Blogging with Jekyll

Posted on July 1, 2011

… or, “from static to dynamic and back again”.

I’ve finally decided to set-up a new technical blog. I think one of the main reasons it took me so long to start was that I couldn’t find an engine that matched my taste. Ok… as a coder, my taste is not exactly that of a final user.

  • I didn’t want to pay. I woult have felt a bit dumb knowing I could be using something like WordPress or Blogger for free even if they’re not exactly what I’m looking for.
  • I don’t think storing pages in a relational DB is the smartest thing to do. Relational DBs are for structured data, not documents.
  • I want to be able to use the tools I learned to love as a coder in my posts. After all, It’s all about text, right? I want versioning, regexp searches, and all that good old unix tools for text processing.
  • I’d rather die than use a web-based editor.
  • I want to be able to produce high quality, standards compliant and easily modifyable html… but authoring in a more human-friendly markup, of course…
  • I don’t want to be stuck to a system once I’ve started. What I care most is content. I want to be able to migrate my posts whenever I want.
  • The system should be elegant, not a bunch of scripts tied together.
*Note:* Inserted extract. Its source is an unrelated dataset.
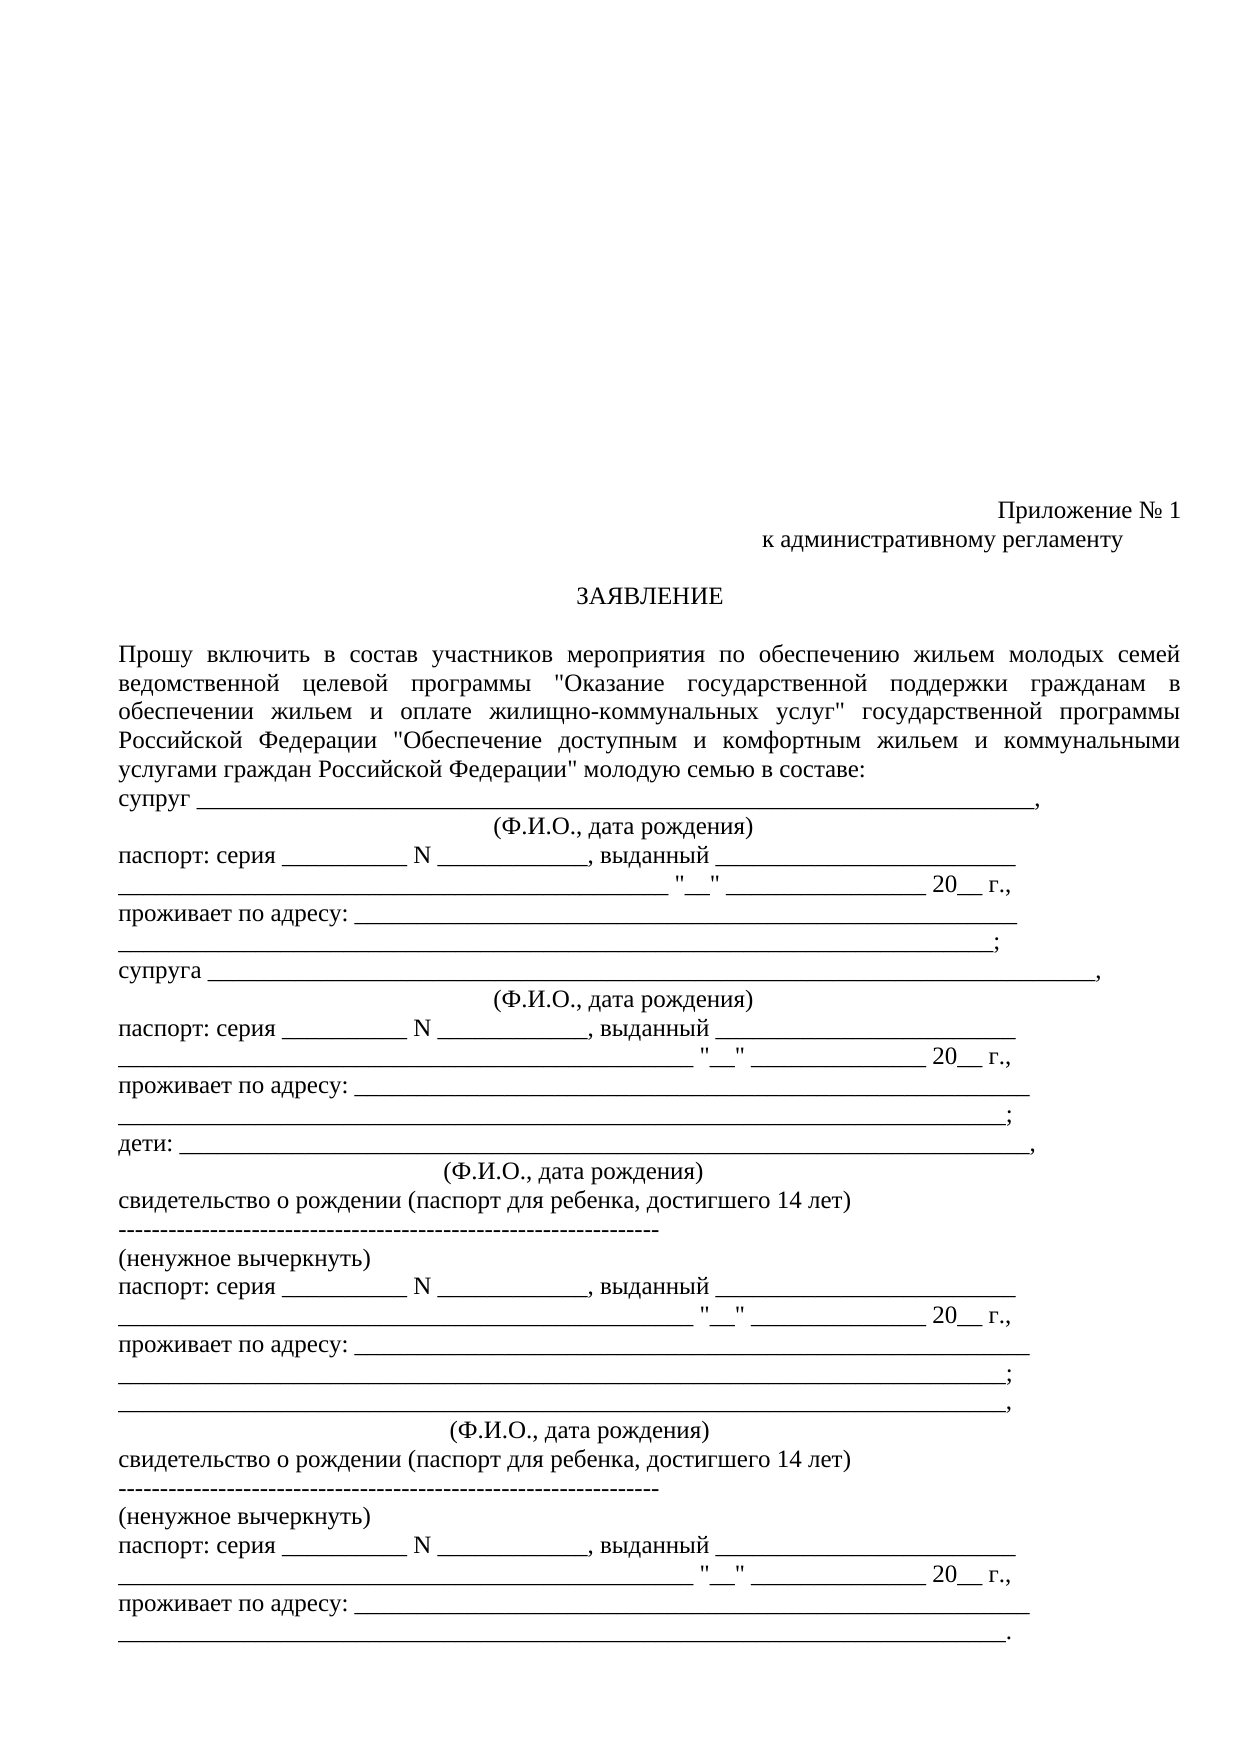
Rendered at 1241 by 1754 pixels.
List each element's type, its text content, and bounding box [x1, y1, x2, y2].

After reading this post, it became clear that what I wanted was a static site generator.

Static? But that’s soooo 1990s… well yes… and no. I’ve you’ve ever tried to roll your own blog engine (a common web framework learning exercice), and got to the point of optimization, you may have come to realize that you can cache most, if not all, your content… mmmmm… This is certainly oversimplifying, but you get the point:

DYNAMIC + A WHOLE LOT OF CACHING = STATIC

The other, probably most relevant, difference from the 90s is the mashups culture. Your web app can rely on third party services for its dynamic parts. (IMHO, Even if you are able to serve dynamic content, it’s still interesting to use some of those services).
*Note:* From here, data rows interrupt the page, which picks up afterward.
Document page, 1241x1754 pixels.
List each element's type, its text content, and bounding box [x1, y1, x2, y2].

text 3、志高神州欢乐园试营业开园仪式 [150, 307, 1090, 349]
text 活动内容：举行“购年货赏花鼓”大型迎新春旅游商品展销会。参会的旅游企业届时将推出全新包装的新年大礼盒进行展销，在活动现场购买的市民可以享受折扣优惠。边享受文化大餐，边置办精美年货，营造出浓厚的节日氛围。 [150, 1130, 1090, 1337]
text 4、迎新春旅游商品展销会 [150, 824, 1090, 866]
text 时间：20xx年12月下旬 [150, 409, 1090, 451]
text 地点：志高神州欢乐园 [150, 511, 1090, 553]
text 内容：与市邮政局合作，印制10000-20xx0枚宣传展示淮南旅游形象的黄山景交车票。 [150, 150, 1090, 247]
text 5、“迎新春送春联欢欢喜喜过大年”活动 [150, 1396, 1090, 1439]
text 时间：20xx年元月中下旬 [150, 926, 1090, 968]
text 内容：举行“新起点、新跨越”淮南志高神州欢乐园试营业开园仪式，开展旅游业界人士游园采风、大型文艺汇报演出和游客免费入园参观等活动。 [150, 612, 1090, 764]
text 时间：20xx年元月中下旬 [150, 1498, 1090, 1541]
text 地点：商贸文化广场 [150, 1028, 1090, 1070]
Now that you know the whys, let’s talk about the hows.

Jekyll

There are several static page generators out there (just Google for them). I feel confident with Ruby, but the key point here was Github Pages having automatic Jekyll processing (no suprise: jekyll’s author is one of the Github founders).
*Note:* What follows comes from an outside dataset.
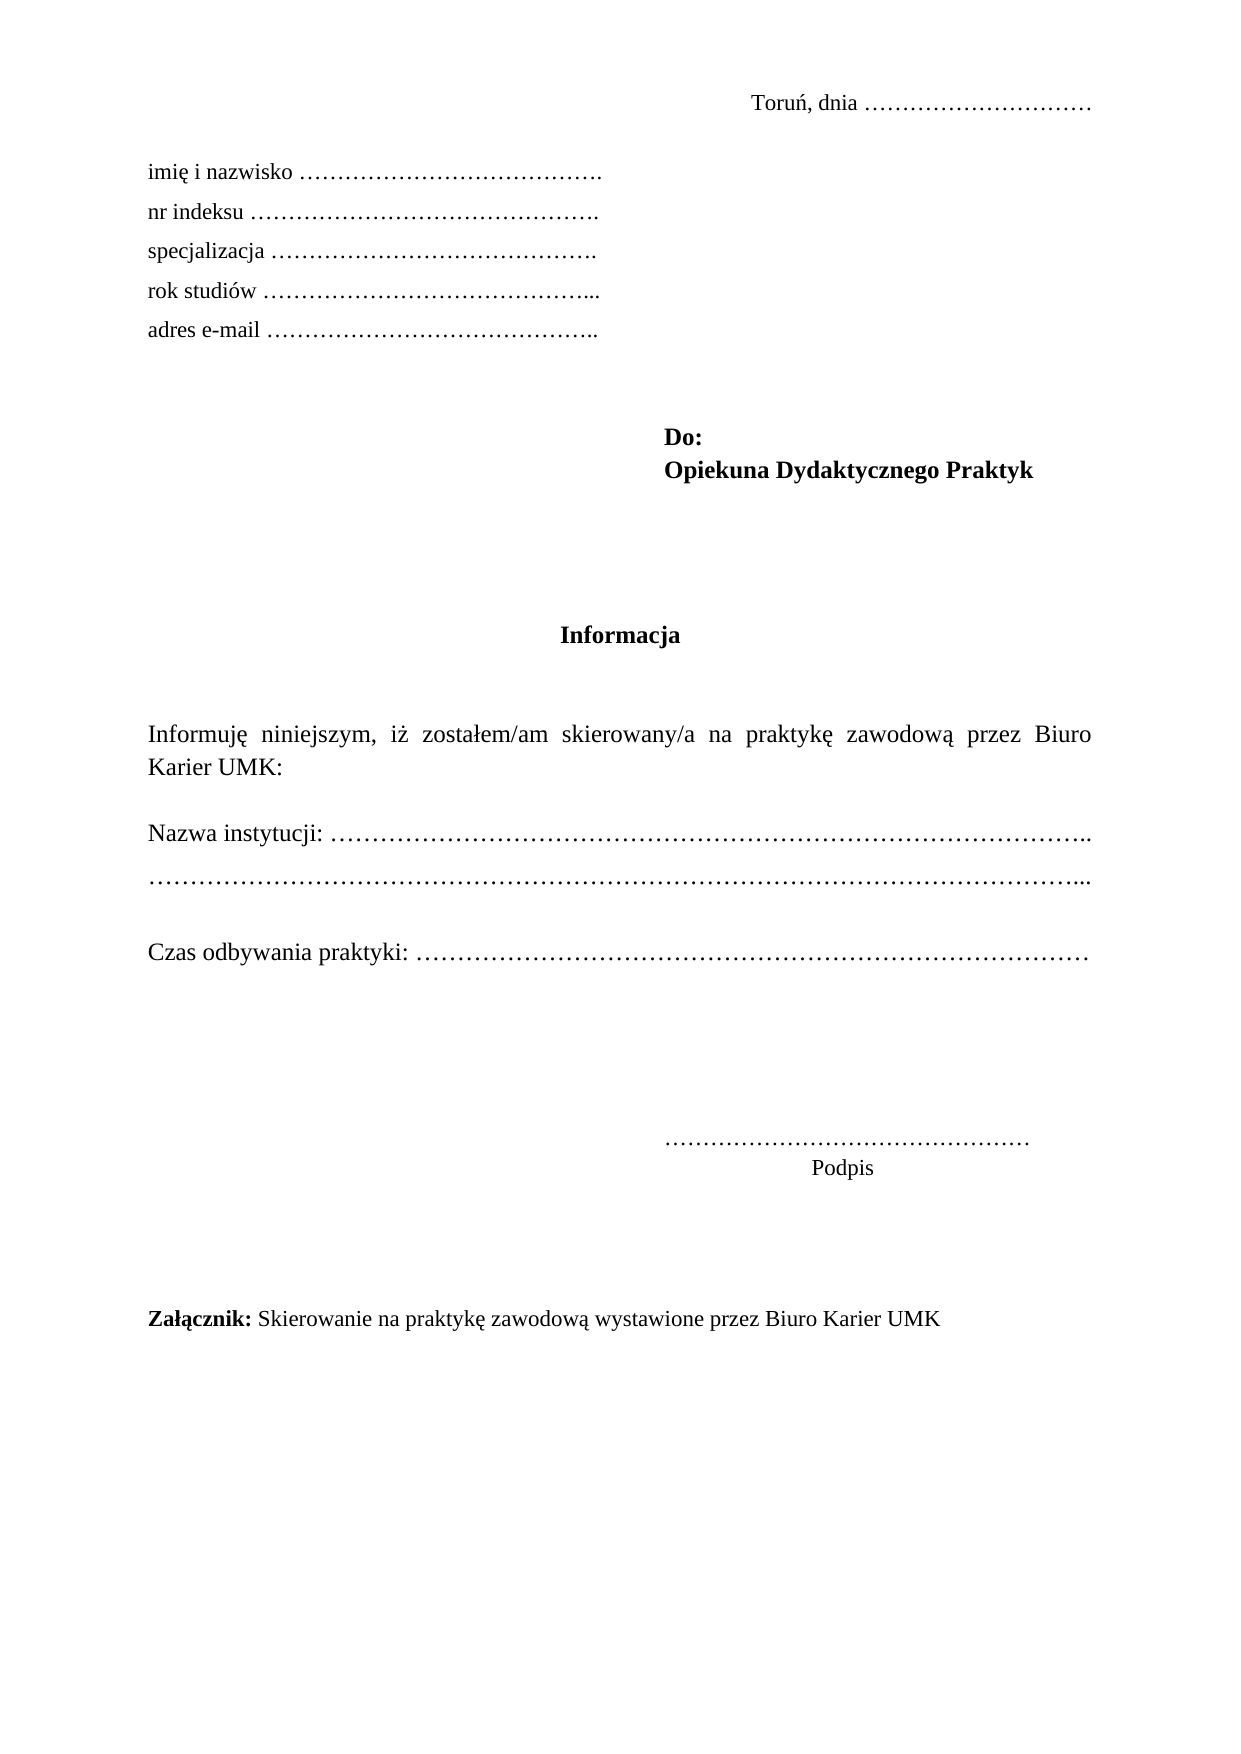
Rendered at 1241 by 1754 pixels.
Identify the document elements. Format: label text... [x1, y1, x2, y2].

I must admit I am curious about Hakyll too…

With jekyll, you get:

  • A full templating system based on markup authoring run through liquid-powered templates.
  • Syntax highlighting (through) pygments. Just install it and run with the --pygments option.
  • Tagging (not directly, but easy to add).
  • A content-based related posts feature.

Plus, of course, the possibility to store your blog at GitHub.

Comments system

There are some good reasons for using a third party comment system instead of your own (security, merging different sources, statistics…), even if you can serve dynamic content. For this blog I chose disqus, but there are others…

Github

Both the content and the templates for this blog are hosted at a Github free account, which will even let you redirect your domain. You can check the source code, fork the repo or whatever here.

Updates as of Feb 2013

Some other tools have sprung around github pages / Jekyll. If I started blogging now I’d probably check them out:

  • Octopress Is built on top of Jekyll to help hackers with the boring part of setting up a bloc (css, html templates, etc…).
  • Jekyll bootstrap Helps setting up a github pages account. There’s a new project by the same author that aims to be language agnostic called ruhoh.